==== Entries supplied ====
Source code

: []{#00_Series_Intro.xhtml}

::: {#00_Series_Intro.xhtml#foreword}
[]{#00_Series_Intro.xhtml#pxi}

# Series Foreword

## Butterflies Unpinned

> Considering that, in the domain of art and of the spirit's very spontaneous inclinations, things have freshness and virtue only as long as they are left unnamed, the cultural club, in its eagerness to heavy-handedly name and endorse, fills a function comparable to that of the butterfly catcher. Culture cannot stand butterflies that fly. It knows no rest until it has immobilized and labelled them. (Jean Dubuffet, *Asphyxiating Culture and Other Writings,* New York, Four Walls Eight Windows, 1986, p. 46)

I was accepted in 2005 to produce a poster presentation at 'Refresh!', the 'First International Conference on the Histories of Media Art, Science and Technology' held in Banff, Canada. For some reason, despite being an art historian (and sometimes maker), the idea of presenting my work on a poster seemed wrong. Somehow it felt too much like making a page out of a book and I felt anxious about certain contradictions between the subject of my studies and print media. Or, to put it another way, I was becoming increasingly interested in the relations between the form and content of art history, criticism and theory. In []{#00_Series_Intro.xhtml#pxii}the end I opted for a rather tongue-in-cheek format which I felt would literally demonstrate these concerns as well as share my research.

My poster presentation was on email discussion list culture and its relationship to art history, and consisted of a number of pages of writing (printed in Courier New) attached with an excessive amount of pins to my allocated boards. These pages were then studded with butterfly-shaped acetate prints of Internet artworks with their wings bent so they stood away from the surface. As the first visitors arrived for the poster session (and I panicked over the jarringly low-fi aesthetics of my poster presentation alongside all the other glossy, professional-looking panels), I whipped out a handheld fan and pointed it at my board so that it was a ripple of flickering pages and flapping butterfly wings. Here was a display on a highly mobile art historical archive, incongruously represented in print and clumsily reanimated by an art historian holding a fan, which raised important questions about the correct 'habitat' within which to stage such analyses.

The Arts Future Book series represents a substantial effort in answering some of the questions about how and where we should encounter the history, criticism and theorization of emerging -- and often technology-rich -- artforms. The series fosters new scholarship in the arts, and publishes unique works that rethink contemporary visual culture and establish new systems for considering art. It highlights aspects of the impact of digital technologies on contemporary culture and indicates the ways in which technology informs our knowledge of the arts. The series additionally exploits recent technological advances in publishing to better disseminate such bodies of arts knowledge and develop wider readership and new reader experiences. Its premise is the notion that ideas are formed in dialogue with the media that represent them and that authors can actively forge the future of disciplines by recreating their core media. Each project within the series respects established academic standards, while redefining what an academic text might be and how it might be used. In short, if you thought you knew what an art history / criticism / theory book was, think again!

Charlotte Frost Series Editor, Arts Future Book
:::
====
*Work required*: Find each line in the material above that contains the string "Charlotte", and copy those lines out in full. Matching is case-sensitive.

*Task result*:
Charlotte Frost Series Editor, Arts Future Book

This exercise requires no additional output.